• Exercise requirements:
Retype the text of every item below word for word, with the pictures left out of your answer.

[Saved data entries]
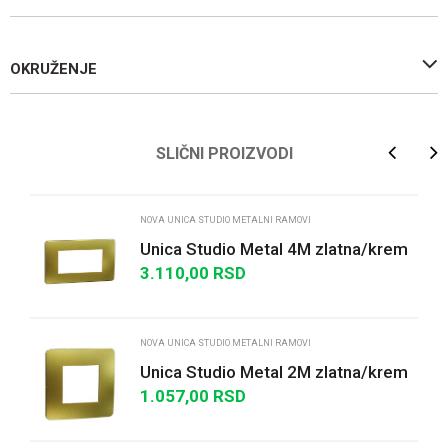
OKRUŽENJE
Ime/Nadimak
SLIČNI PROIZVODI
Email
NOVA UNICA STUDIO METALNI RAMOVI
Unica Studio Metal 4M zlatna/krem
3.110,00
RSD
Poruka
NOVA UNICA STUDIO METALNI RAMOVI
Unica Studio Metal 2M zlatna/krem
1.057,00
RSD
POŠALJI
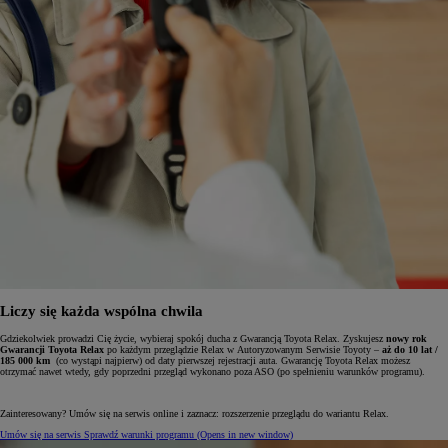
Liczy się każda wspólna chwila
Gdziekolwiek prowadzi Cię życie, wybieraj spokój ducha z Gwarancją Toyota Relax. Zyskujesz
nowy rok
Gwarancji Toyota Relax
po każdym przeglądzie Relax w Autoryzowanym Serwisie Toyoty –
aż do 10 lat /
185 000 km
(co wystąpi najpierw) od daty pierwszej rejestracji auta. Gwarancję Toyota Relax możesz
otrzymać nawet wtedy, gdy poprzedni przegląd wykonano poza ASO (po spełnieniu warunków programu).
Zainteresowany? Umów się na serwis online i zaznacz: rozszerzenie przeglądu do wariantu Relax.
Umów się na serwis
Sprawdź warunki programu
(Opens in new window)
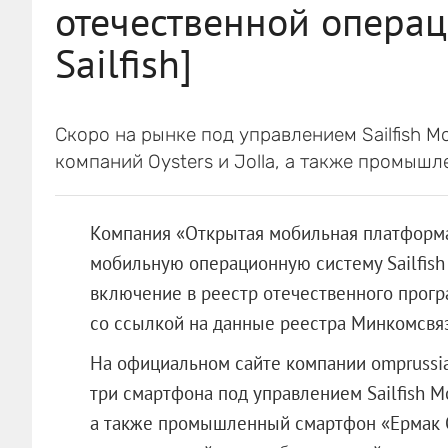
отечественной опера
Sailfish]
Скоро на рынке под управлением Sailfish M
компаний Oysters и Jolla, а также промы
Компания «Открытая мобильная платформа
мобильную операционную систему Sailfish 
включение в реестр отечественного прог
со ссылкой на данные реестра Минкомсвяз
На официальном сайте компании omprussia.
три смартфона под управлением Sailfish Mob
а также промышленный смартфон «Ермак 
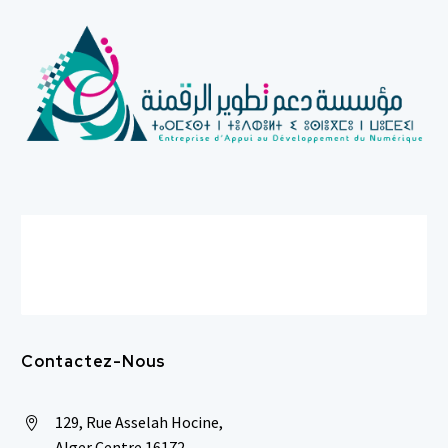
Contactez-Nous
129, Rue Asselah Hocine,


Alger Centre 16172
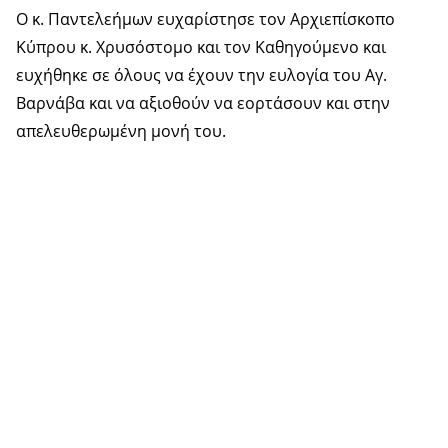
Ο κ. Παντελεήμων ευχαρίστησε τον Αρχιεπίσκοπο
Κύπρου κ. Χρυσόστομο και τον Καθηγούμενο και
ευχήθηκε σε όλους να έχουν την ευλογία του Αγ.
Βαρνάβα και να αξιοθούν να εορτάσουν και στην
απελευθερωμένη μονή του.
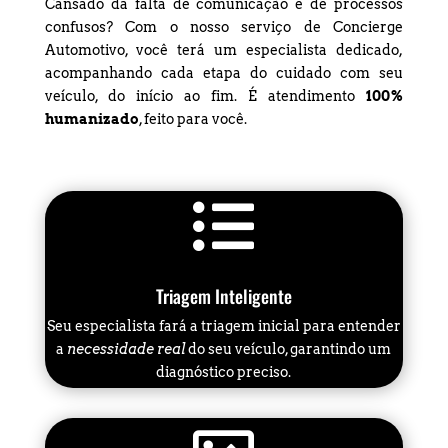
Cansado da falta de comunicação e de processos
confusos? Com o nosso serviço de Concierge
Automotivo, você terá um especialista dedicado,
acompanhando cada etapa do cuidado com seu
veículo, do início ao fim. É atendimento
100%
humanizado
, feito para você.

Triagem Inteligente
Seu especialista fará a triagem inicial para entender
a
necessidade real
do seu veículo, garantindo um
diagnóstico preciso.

• Completed exercise:
OKRUŽENJE
Ime/Nadimak
SLIČNI PROIZVODI
Email
NOVA UNICA STUDIO METALNI RAMOVI
Unica Studio Metal 4M zlatna/krem
3.110,00
RSD
Poruka
NOVA UNICA STUDIO METALNI RAMOVI
Unica Studio Metal 2M zlatna/krem
1.057,00
RSD
POŠALJI
Liczy się każda wspólna chwila
Gdziekolwiek prowadzi Cię życie, wybieraj spokój ducha z Gwarancją Toyota Relax. Zyskujesz
nowy rok
Gwarancji Toyota Relax
po każdym przeglądzie Relax w Autoryzowanym Serwisie Toyoty –
aż do 10 lat /
185 000 km
(co wystąpi najpierw) od daty pierwszej rejestracji auta. Gwarancję Toyota Relax możesz
otrzymać nawet wtedy, gdy poprzedni przegląd wykonano poza ASO (po spełnieniu warunków programu).
Zainteresowany? Umów się na serwis online i zaznacz: rozszerzenie przeglądu do wariantu Relax.
Umów się na serwis
Sprawdź warunki programu
(Opens in new window)
отечественной опера
Sailfish]
Скоро на рынке под управлением Sailfish M
компаний Oysters и Jolla, а также промы
Компания «Открытая мобильная платформа
мобильную операционную систему Sailfish 
включение в реестр отечественного прог
со ссылкой на данные реестра Минкомсвяз
На официальном сайте компании omprussia.
три смартфона под управлением Sailfish Mob
а также промышленный смартфон «Ермак 
Contactez-Nous
129, Rue Asselah Hocine,


Alger Centre 16172
Ο κ. Παντελεήμων ευχαρίστησε τον Αρχιεπίσκοπο
Κύπρου κ. Χρυσόστομο και τον Καθηγούμενο και
ευχήθηκε σε όλους να έχουν την ευλογία του Αγ.
Βαρνάβα και να αξιοθούν να εορτάσουν και στην
απελευθερωμένη μονή του.
Cansado da falta de comunicação e de processos
confusos? Com o nosso serviço de Concierge
Automotivo, você terá um especialista dedicado,
acompanhando cada etapa do cuidado com seu
veículo, do início ao fim. É atendimento
100%
humanizado
, feito para você.

Triagem Inteligente
Seu especialista fará a triagem inicial para entender
a
necessidade real
do seu veículo, garantindo um
diagnóstico preciso.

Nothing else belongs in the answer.